It would make much more sense for you to ask not if it’s “possible” (it is, but only if we make up some unlikely context in which it would work syntactically) but if it’s idiomatic, if it’s a normal thing to say. Then we could give you a straight answer: No. 

Used transitively, the verb *remember* needs a noun or noun clause as its direct object. But “you say that” (subject+verb+object pronoun) is not a noun or noun clause.


----------



## Steven David

Ivan_I said:


> Is this possible:
> 
> I remember you say that.




With more co-text, it is possible.

Now,* I remember* that *you* always *say that*.

The original sentence is possible. However, we have to understand how it is possible by hearing or reading it in a dialogue, which is to say with context.


----------



## london calling

Ivan_I said:


> Is this possible:
> 
> I remember you say that.


No.


----------



## Steven David

london calling said:


> No.




What would be wrong with it that makes it not possible?


----------



## london calling

Steven David said:


> What would be wrong with it that makes it not possible?


We have no context. As it stands the sentence is not possible.


----------



## Steven David

london calling said:


> We have no context. As it stands the sentence is not possible.



Therefore, the sentence in question is possible with context. With context, it's a possible and correct sentence.

Viewing the sentence as a phrase, and then adding co-text to it to form a different sentence, also makes the sentence, or phrase, possible, which is to say a possible correct sentence. And this is true of the sentence in its original form, as well, without added co-text.


----------



## Ivan_I

Steven David said:


> Therefore, the sentence in question is possible with context.


Steven David, what does the sentence mean?
Oops... I see what it means now. No need for clarification.


----------



## london calling

Steven David said:


> Therefore, the sentence in question is possible with context. With context, it's a possible and correct sentence.
> 
> Viewing the sentence as a phrase, and then adding co-text to it to form a different sentence, also makes the sentence, or phrase, possible, which is to say a possible correct sentence. And this is true of the sentence in its original form, as well, without added co-text.


But there is no context or co-text. The OP should have provided it but hasn't. It's therefore not a viable sentence based on what we've been given.


----------



## lingobingo

More to the point, inventing an unlikely scenario specifically to demonstrate a vaguely possible use of a non-standard expression serves only to imply that the expression is idiomatic, when it isn’t. How is that helpful to someone trying to learn standard English?

Here it’s all the more irrelevant in that Ivan explained in #14 that what he specifically meant was: 
Can “I remember you say that” mean “I remember that you said that?”.


----------



## Steven David

london calling said:


> But there is no context or co-text. The OP should have provided it but hasn't. It's therefore not a viable sentence based on what we've been given.

•••••

== SET OF TASKS ==
a. In the thread, what does the verb "remember" need as its direct object when it is used transitively?
b. Reproduce the passage from the thread starting with "Used transitively, the" and going on through "or noun clause.".
The listing has no connection to the thread.

== DATA LINES ==
•••••

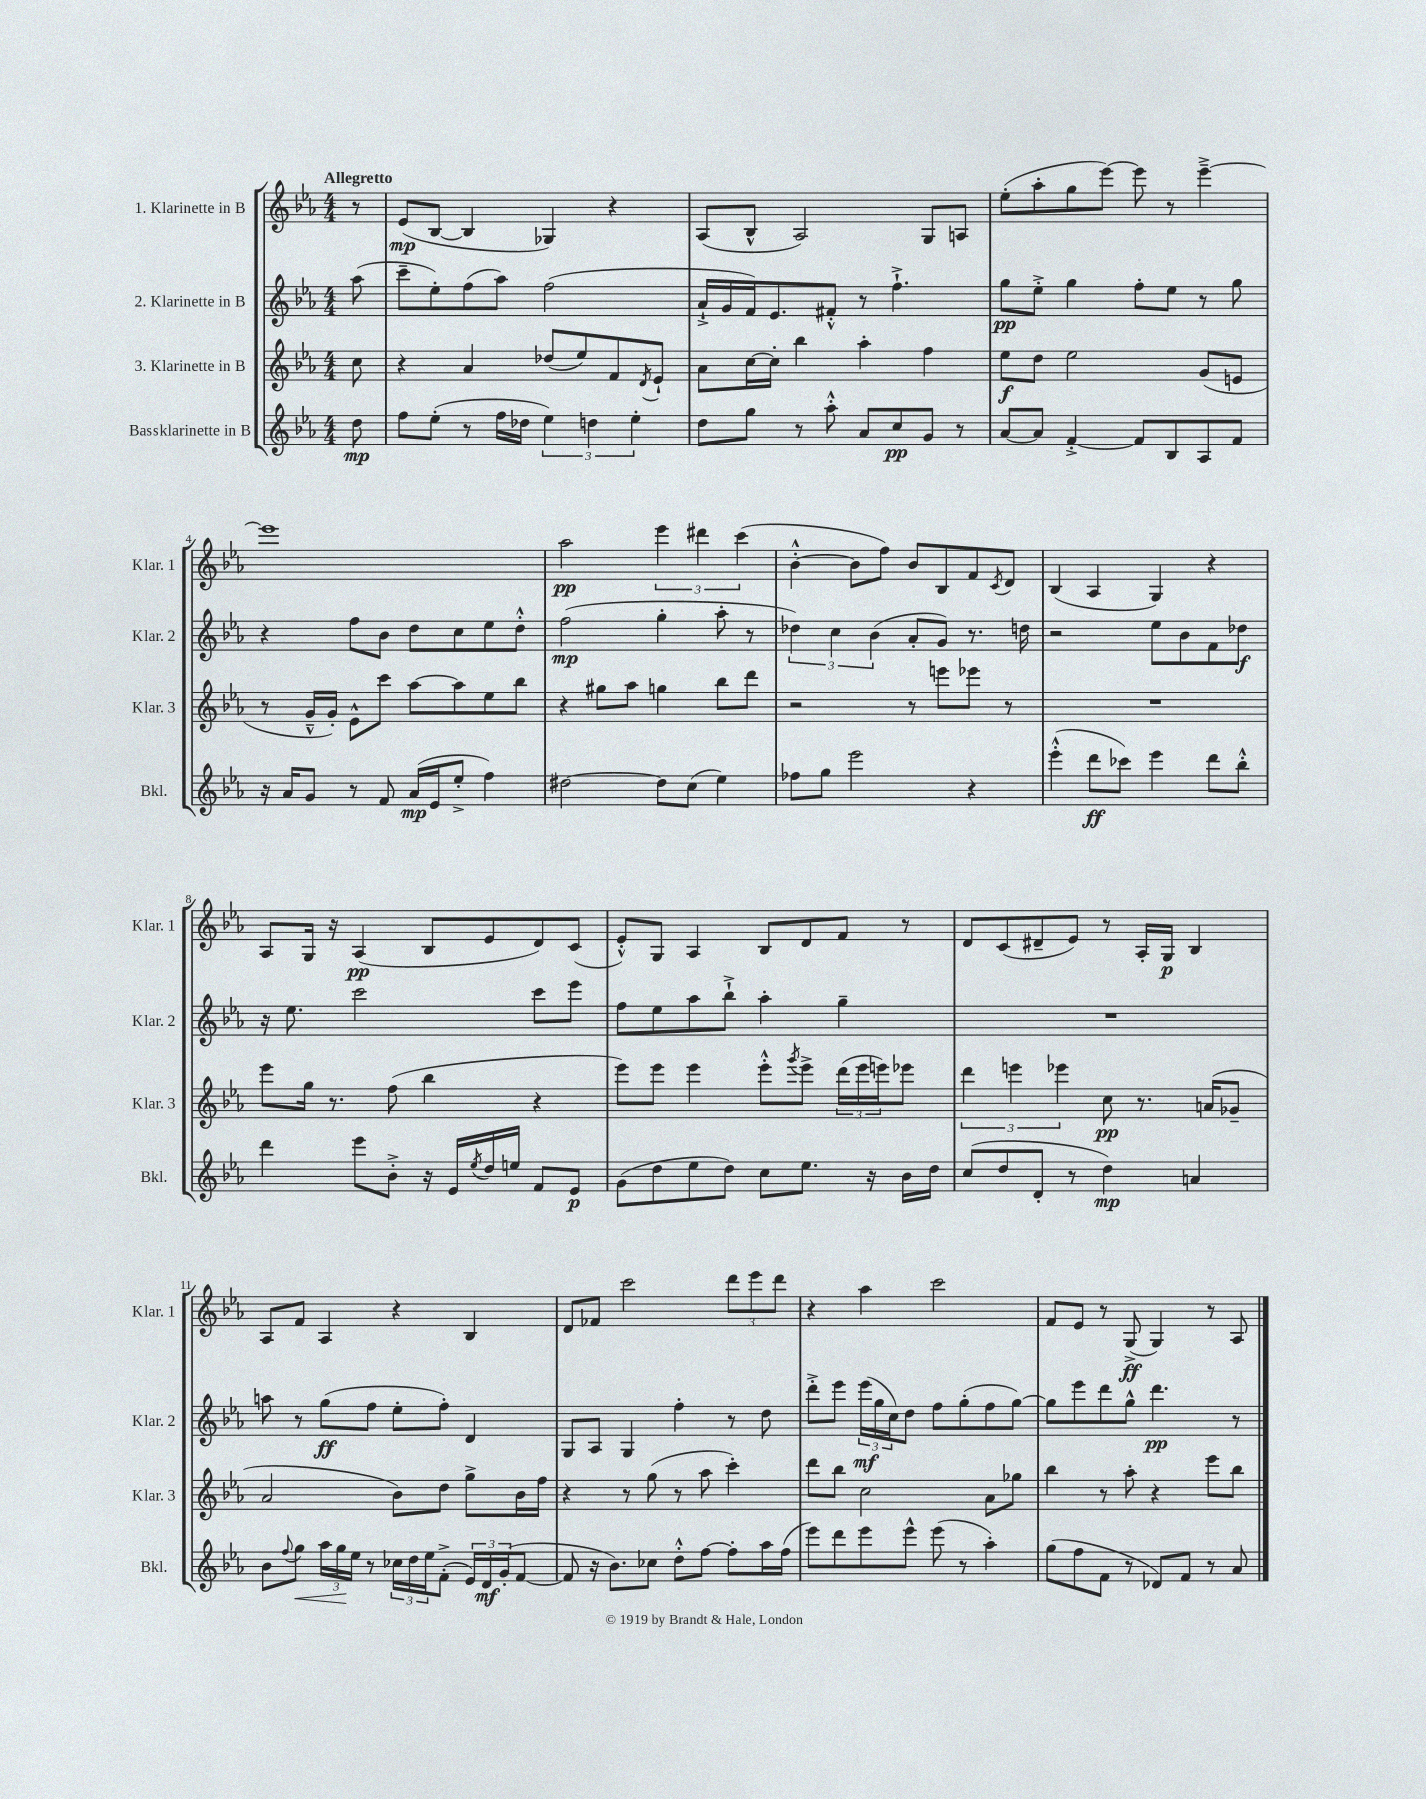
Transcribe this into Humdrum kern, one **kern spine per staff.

•••••

== SOLUTIONS TO THE PROBLEMS ==
a. A noun or noun clause.

b.
Used transitively, the verb *remember* needs a noun or noun clause as its direct object. But “you say that” (subject+verb+object pronoun) is not a noun or noun clause.